Suffolk prison Warren Hill in Hollesley was one of the starting points for a remarkable education venture which has scooped a royal accolade - and led to a meeting between the founder and the King.
James Tweed - who was brought up in Boxford and became a ship broker chartering oil tankers - was struck by the similarities between life on board ships and life in prisons.
Both are cut off from the internet - denying them the many benefits it can bring - including e-learning.
James decided to create an e-education - or "EdTech" - venture - bringing secure laptops into prisons so that inmates can learn while acquainting themselves with the new digital technology they will need to master to survive on the outside.
Partners include The Open University, the Prison Education Trust and the Shannon Trust.
The business started out providing a similar service on board ships. Maritime workers are effectively cut off from the outside world and the internet but crews still want access to training and other services which land-based operations take for granted.

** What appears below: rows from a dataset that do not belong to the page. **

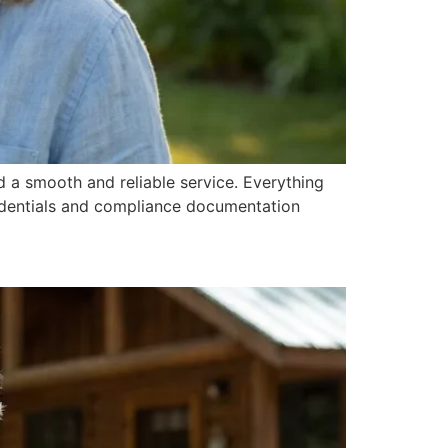
 a smooth and reliable service. Everything
redentials and compliance documentation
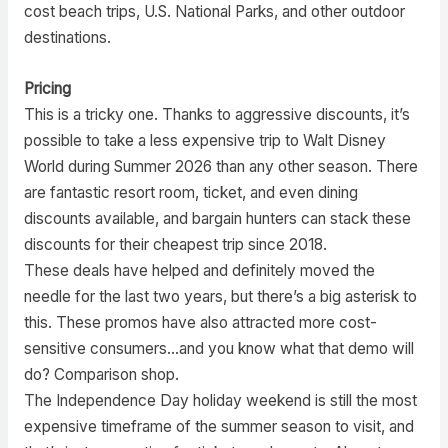
cost beach trips, U.S. National Parks, and other outdoor
destinations.
Pricing
This is a tricky one. Thanks to aggressive discounts, it’s
possible to take a less expensive trip to Walt Disney
World during Summer 2026 than any other season. There
are fantastic resort room, ticket, and even dining
discounts available, and bargain hunters can stack these
discounts for their cheapest trip since 2018.
These deals have helped and definitely moved the
needle for the last two years, but there’s a big asterisk to
this. These promos have also attracted more cost-
sensitive consumers…and you know what that demo will
do? Comparison shop.
The Independence Day holiday weekend is still the most
expensive timeframe of the summer season to visit, and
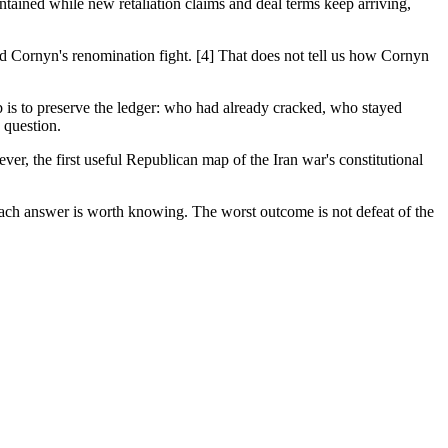
ontained while new retaliation claims and deal terms keep arriving,
d Cornyn's renomination fight. [4] That does not tell us how Cornyn
b is to preserve the ledger: who had already cracked, who stayed
 question.
ver, the first useful Republican map of the Iran war's constitutional
Each answer is worth knowing. The worst outcome is not defeat of the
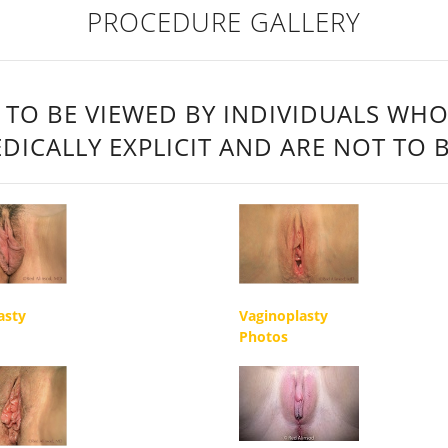
PROCEDURE GALLERY
 TO BE VIEWED BY INDIVIDUALS WHO
DICALLY EXPLICIT AND ARE NOT TO 
asty
Vaginoplasty
Photos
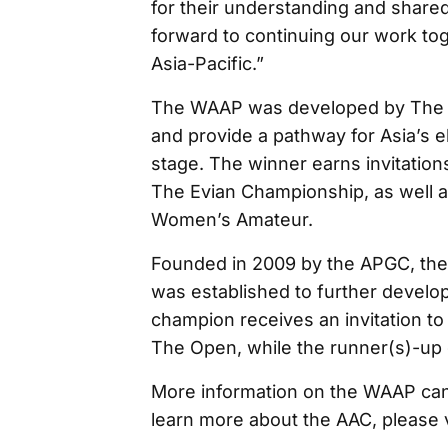
for their understanding and shared
forward to continuing our work to
Asia-Pacific.”
The WAAP was developed by The R
and provide a pathway for Asia’s el
stage. The winner earns invitation
The Evian Championship, as well a
Women’s Amateur.
Founded in 2009 by the APGC, th
was established to further develop
champion receives an invitation 
The Open, while the runner(s)-up g
More information on the WAAP can
learn more about the AAC, please 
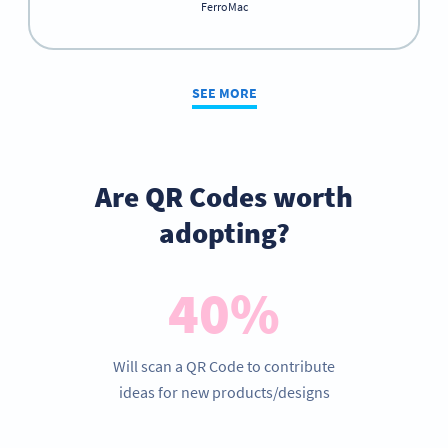
FerroMac
SEE MORE
Are QR Codes worth
adopting?
40%
Will scan a QR Code to contribute
ideas for new products/designs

James first walked into a maximum security prison in 2017 - and began by piloting his concept at Warren Hill, Whitemoor prison in Peterborough and Grendon in Buckinghamshire.
His venture - Coracle - which was founded in Suffolk - is now in 86 of England and Wales' 120-odd prisons - including Hollesley Bay and Highpoint near Haverhill.
The company - which moved to Cambridge this year after its Newmarket lease expired - employs 28 people and is recruiting for more. It hopes to expand into the remaining UK prisons - and to take the technology to other facilities globally.
Last month, James visited Buckingham Palace to receive a King's Award for Promoting Opportunity - and got to tell King Charles about his extraordinary entrepreneurial journey.
His was one of five businesses in Suffolk to scoop the award back in April - and the first ever in the county to achieve the royal accolade in the Promoting Opportunity through Social Mobility category.
The Awards for Enterprise have been going since 1965 when they were started by the late Queen Elizabeth II.
"Historically we were - and still do - provide e-learning to the shipping industry," explained James.
"The one thing about being in the middle of an ocean was there wasn't much internet - ie none. We developed a way of working offline."
James studied maritime business and marine law at Plymouth. Later, he was researching for his masters in psychology in Cambridge.
He decided to entitle his thesis "The role of education on prisoners’ mindsets and rehabilitation" - and focused on digital access among other things.
"I was thinking what other groups of people don't have access to the internet and I hit upon prisoners," he explained.
His thesis suggested that despite a number of education related initiatives, the challenge of reducing reoffending has not been met in the UK.
The research considered "the concept of the role of education on prisoners’ mindset and rehabilitation with the aim of analysing the benefits of, barriers to, and general challenges surrounding the service".
His mission to bring digital skills to prisons was further fired by what he found when he visited them.
Case studies suggest that access to digital learning has helped many ex-prisoners stay crime-free - but Coracle is working with a couple of universities on data-gathering to understand better how effective the laptops are.
"A hundred per cent without a shadow of a doubt I think it works. The most powerful thing when you go to prison is you lose your liberty," he said.
Everything in prison is highly regimented, but the laptops give inmates control of something, he said. "That and the access of education literally transforms people before your eyes."
With prisons overcrowded, many are still spending 23 hours a day in cells - with very little mental stimulation.
"We have basically got one laptop for every 34 prisoners at the moment so there's a big challenge to get more," he said.
Now he would also like to extend the scope of the business to include ex-offenders - and deprived coastal communities where there are big problems with access to the digital economy.
The idea is that digital access will prevent re-offending and help prisoners to cope better when they are released.
"I have got staff that go into prison every week around the country," he said.
"We are actually very cheap compared to the alternatives but it still relies on money to be spent.
"We have got to keep making the arguments - and that what we are doing will make a difference."
He is now working with Suffolk High Sheriff Mark Pendlington to try to persuade employers to give a work interview to ex-prisoners.
He would like business sponsorship for helping train ex-offenders coming out of the system and is looking at how businesses could donate old laptops to help with their digital training.
"It's a broken system in many ways," he said. "They (prisons) are just utterly depressing places. They (prisoners) are bottom of the pile for public funding, bottom of the pile for public opinion and yet they are over-populated."